### LISTED ENTRIES ###
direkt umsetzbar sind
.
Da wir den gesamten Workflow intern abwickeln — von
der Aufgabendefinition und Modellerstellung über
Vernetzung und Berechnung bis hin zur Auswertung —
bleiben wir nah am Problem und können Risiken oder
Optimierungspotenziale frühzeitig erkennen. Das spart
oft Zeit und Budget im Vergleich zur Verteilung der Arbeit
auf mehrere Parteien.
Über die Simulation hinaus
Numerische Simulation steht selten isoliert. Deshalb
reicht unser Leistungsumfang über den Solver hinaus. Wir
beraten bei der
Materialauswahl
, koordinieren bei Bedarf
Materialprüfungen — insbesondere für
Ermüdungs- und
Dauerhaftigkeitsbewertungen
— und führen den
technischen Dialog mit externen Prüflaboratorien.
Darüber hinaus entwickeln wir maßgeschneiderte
###
### LISTED ENTRIES ###
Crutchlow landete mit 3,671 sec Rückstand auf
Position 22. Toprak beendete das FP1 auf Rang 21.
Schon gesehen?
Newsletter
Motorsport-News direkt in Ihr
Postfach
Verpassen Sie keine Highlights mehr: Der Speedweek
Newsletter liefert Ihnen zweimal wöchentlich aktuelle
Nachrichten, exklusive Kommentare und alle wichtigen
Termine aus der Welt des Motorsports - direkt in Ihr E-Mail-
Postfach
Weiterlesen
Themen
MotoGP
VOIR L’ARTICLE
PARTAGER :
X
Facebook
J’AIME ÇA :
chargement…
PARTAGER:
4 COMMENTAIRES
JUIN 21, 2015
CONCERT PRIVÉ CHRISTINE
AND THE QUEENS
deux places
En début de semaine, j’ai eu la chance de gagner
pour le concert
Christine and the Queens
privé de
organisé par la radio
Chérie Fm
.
###
Working from the records above, write out verbatim only the lines from the line containing "auf mehrere Parteien." through the line containing "Darüber hinaus entwickeln".

auf mehrere Parteien.
Über die Simulation hinaus
Numerische Simulation steht selten isoliert. Deshalb
reicht unser Leistungsumfang über den Solver hinaus. Wir
beraten bei der
Materialauswahl
, koordinieren bei Bedarf
Materialprüfungen — insbesondere für
Ermüdungs- und
Dauerhaftigkeitsbewertungen
— und führen den
technischen Dialog mit externen Prüflaboratorien.
Darüber hinaus entwickeln wir maßgeschneiderte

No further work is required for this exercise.